## WHAT YOU HAVE TO DO
Word for word, reproduce all of the entries shown below.

## DATA RECORDS
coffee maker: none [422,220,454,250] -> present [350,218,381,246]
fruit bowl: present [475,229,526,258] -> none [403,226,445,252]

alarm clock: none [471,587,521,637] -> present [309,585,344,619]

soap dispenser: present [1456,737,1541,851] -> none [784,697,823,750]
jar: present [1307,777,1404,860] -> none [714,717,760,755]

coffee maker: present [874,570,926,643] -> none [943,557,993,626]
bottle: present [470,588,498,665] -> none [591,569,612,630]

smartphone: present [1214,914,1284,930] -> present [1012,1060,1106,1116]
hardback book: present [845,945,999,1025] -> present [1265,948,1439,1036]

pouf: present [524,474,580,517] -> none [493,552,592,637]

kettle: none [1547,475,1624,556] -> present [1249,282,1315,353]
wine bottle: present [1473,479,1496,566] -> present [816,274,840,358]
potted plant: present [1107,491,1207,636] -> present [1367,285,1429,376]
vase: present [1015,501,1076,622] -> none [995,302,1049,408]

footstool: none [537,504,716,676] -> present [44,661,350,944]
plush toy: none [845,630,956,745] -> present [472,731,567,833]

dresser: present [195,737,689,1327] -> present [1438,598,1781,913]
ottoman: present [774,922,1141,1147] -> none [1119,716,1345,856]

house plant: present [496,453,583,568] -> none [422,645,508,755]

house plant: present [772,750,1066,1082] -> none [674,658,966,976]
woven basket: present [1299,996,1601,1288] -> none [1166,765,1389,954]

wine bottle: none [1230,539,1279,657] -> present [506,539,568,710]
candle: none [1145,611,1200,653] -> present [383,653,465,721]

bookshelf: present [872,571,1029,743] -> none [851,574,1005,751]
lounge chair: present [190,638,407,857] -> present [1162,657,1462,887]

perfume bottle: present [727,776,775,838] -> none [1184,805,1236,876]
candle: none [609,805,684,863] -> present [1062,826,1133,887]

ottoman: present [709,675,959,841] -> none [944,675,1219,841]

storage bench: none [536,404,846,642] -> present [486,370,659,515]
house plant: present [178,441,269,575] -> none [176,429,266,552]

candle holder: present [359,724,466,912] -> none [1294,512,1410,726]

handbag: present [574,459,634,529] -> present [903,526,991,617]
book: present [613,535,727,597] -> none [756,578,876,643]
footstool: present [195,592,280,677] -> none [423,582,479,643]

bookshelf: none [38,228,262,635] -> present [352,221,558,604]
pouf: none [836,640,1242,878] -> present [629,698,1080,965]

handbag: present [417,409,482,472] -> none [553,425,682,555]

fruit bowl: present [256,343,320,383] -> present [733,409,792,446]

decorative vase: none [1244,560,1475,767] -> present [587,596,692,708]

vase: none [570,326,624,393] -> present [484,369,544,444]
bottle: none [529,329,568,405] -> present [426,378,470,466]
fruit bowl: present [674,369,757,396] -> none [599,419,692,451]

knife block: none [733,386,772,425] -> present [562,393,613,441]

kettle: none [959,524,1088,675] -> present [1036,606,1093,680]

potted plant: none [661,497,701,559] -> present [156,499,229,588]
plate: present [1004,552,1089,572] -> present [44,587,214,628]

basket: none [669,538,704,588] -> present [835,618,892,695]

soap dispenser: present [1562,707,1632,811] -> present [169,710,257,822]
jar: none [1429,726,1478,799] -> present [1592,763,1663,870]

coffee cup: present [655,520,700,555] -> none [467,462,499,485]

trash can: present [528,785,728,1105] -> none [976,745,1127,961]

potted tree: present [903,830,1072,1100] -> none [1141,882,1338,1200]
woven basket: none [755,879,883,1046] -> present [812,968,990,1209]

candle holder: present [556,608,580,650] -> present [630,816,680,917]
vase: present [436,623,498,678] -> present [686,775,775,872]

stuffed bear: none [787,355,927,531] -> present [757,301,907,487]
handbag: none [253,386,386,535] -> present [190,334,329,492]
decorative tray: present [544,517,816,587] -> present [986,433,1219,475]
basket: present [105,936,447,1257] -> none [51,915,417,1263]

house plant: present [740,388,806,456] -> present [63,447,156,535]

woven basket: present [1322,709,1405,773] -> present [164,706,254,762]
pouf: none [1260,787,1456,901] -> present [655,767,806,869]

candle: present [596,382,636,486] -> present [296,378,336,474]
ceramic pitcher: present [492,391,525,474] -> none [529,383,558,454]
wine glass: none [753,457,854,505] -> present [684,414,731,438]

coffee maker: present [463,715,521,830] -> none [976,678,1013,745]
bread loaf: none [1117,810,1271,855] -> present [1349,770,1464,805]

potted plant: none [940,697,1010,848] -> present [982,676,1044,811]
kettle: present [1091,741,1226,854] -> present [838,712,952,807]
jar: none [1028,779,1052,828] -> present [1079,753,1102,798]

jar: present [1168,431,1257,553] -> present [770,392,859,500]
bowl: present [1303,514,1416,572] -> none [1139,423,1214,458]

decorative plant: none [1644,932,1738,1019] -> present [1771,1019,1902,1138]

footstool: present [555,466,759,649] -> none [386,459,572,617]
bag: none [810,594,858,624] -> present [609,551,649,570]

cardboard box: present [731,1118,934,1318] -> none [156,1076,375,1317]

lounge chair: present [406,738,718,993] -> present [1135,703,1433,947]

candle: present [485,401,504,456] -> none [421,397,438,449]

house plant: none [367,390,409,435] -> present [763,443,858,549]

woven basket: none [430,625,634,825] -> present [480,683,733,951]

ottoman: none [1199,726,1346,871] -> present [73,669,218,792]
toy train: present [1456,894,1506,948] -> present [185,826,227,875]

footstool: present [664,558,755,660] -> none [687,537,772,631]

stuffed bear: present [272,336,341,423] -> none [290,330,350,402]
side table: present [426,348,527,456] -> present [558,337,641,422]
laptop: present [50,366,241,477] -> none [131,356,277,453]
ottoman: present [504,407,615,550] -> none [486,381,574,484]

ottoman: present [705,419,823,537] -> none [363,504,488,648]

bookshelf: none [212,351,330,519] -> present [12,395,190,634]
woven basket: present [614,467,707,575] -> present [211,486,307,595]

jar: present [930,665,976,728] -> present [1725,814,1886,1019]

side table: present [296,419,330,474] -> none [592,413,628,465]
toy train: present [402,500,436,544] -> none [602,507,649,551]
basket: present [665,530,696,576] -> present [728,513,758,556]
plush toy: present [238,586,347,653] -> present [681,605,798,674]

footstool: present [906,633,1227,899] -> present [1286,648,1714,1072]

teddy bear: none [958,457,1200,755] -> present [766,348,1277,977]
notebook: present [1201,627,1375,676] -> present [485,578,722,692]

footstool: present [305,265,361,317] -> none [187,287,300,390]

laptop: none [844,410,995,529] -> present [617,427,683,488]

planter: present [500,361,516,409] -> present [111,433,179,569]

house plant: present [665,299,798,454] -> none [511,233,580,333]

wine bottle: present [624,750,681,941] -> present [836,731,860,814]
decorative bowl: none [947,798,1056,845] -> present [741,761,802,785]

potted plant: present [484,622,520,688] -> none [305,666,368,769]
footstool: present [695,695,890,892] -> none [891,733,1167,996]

## COMPLETED EXERCISE
coffee maker: none [422,220,454,250] -> present [350,218,381,246]
fruit bowl: present [475,229,526,258] -> none [403,226,445,252]

alarm clock: none [471,587,521,637] -> present [309,585,344,619]

soap dispenser: present [1456,737,1541,851] -> none [784,697,823,750]
jar: present [1307,777,1404,860] -> none [714,717,760,755]

coffee maker: present [874,570,926,643] -> none [943,557,993,626]
bottle: present [470,588,498,665] -> none [591,569,612,630]

smartphone: present [1214,914,1284,930] -> present [1012,1060,1106,1116]
hardback book: present [845,945,999,1025] -> present [1265,948,1439,1036]

pouf: present [524,474,580,517] -> none [493,552,592,637]

kettle: none [1547,475,1624,556] -> present [1249,282,1315,353]
wine bottle: present [1473,479,1496,566] -> present [816,274,840,358]
potted plant: present [1107,491,1207,636] -> present [1367,285,1429,376]
vase: present [1015,501,1076,622] -> none [995,302,1049,408]

footstool: none [537,504,716,676] -> present [44,661,350,944]
plush toy: none [845,630,956,745] -> present [472,731,567,833]

dresser: present [195,737,689,1327] -> present [1438,598,1781,913]
ottoman: present [774,922,1141,1147] -> none [1119,716,1345,856]

house plant: present [496,453,583,568] -> none [422,645,508,755]

house plant: present [772,750,1066,1082] -> none [674,658,966,976]
woven basket: present [1299,996,1601,1288] -> none [1166,765,1389,954]

wine bottle: none [1230,539,1279,657] -> present [506,539,568,710]
candle: none [1145,611,1200,653] -> present [383,653,465,721]

bookshelf: present [872,571,1029,743] -> none [851,574,1005,751]
lounge chair: present [190,638,407,857] -> present [1162,657,1462,887]

perfume bottle: present [727,776,775,838] -> none [1184,805,1236,876]
candle: none [609,805,684,863] -> present [1062,826,1133,887]

ottoman: present [709,675,959,841] -> none [944,675,1219,841]

storage bench: none [536,404,846,642] -> present [486,370,659,515]
house plant: present [178,441,269,575] -> none [176,429,266,552]

candle holder: present [359,724,466,912] -> none [1294,512,1410,726]

handbag: present [574,459,634,529] -> present [903,526,991,617]
book: present [613,535,727,597] -> none [756,578,876,643]
footstool: present [195,592,280,677] -> none [423,582,479,643]

bookshelf: none [38,228,262,635] -> present [352,221,558,604]
pouf: none [836,640,1242,878] -> present [629,698,1080,965]

handbag: present [417,409,482,472] -> none [553,425,682,555]

fruit bowl: present [256,343,320,383] -> present [733,409,792,446]

decorative vase: none [1244,560,1475,767] -> present [587,596,692,708]

vase: none [570,326,624,393] -> present [484,369,544,444]
bottle: none [529,329,568,405] -> present [426,378,470,466]
fruit bowl: present [674,369,757,396] -> none [599,419,692,451]

knife block: none [733,386,772,425] -> present [562,393,613,441]

kettle: none [959,524,1088,675] -> present [1036,606,1093,680]

potted plant: none [661,497,701,559] -> present [156,499,229,588]
plate: present [1004,552,1089,572] -> present [44,587,214,628]

basket: none [669,538,704,588] -> present [835,618,892,695]

soap dispenser: present [1562,707,1632,811] -> present [169,710,257,822]
jar: none [1429,726,1478,799] -> present [1592,763,1663,870]

coffee cup: present [655,520,700,555] -> none [467,462,499,485]

trash can: present [528,785,728,1105] -> none [976,745,1127,961]

potted tree: present [903,830,1072,1100] -> none [1141,882,1338,1200]
woven basket: none [755,879,883,1046] -> present [812,968,990,1209]

candle holder: present [556,608,580,650] -> present [630,816,680,917]
vase: present [436,623,498,678] -> present [686,775,775,872]

stuffed bear: none [787,355,927,531] -> present [757,301,907,487]
handbag: none [253,386,386,535] -> present [190,334,329,492]
decorative tray: present [544,517,816,587] -> present [986,433,1219,475]
basket: present [105,936,447,1257] -> none [51,915,417,1263]

house plant: present [740,388,806,456] -> present [63,447,156,535]

woven basket: present [1322,709,1405,773] -> present [164,706,254,762]
pouf: none [1260,787,1456,901] -> present [655,767,806,869]

candle: present [596,382,636,486] -> present [296,378,336,474]
ceramic pitcher: present [492,391,525,474] -> none [529,383,558,454]
wine glass: none [753,457,854,505] -> present [684,414,731,438]

coffee maker: present [463,715,521,830] -> none [976,678,1013,745]
bread loaf: none [1117,810,1271,855] -> present [1349,770,1464,805]

potted plant: none [940,697,1010,848] -> present [982,676,1044,811]
kettle: present [1091,741,1226,854] -> present [838,712,952,807]
jar: none [1028,779,1052,828] -> present [1079,753,1102,798]

jar: present [1168,431,1257,553] -> present [770,392,859,500]
bowl: present [1303,514,1416,572] -> none [1139,423,1214,458]

decorative plant: none [1644,932,1738,1019] -> present [1771,1019,1902,1138]

footstool: present [555,466,759,649] -> none [386,459,572,617]
bag: none [810,594,858,624] -> present [609,551,649,570]

cardboard box: present [731,1118,934,1318] -> none [156,1076,375,1317]

lounge chair: present [406,738,718,993] -> present [1135,703,1433,947]

candle: present [485,401,504,456] -> none [421,397,438,449]

house plant: none [367,390,409,435] -> present [763,443,858,549]

woven basket: none [430,625,634,825] -> present [480,683,733,951]

ottoman: none [1199,726,1346,871] -> present [73,669,218,792]
toy train: present [1456,894,1506,948] -> present [185,826,227,875]

footstool: present [664,558,755,660] -> none [687,537,772,631]

stuffed bear: present [272,336,341,423] -> none [290,330,350,402]
side table: present [426,348,527,456] -> present [558,337,641,422]
laptop: present [50,366,241,477] -> none [131,356,277,453]
ottoman: present [504,407,615,550] -> none [486,381,574,484]

ottoman: present [705,419,823,537] -> none [363,504,488,648]

bookshelf: none [212,351,330,519] -> present [12,395,190,634]
woven basket: present [614,467,707,575] -> present [211,486,307,595]

jar: present [930,665,976,728] -> present [1725,814,1886,1019]

side table: present [296,419,330,474] -> none [592,413,628,465]
toy train: present [402,500,436,544] -> none [602,507,649,551]
basket: present [665,530,696,576] -> present [728,513,758,556]
plush toy: present [238,586,347,653] -> present [681,605,798,674]

footstool: present [906,633,1227,899] -> present [1286,648,1714,1072]

teddy bear: none [958,457,1200,755] -> present [766,348,1277,977]
notebook: present [1201,627,1375,676] -> present [485,578,722,692]

footstool: present [305,265,361,317] -> none [187,287,300,390]

laptop: none [844,410,995,529] -> present [617,427,683,488]

planter: present [500,361,516,409] -> present [111,433,179,569]

house plant: present [665,299,798,454] -> none [511,233,580,333]

wine bottle: present [624,750,681,941] -> present [836,731,860,814]
decorative bowl: none [947,798,1056,845] -> present [741,761,802,785]

potted plant: present [484,622,520,688] -> none [305,666,368,769]
footstool: present [695,695,890,892] -> none [891,733,1167,996]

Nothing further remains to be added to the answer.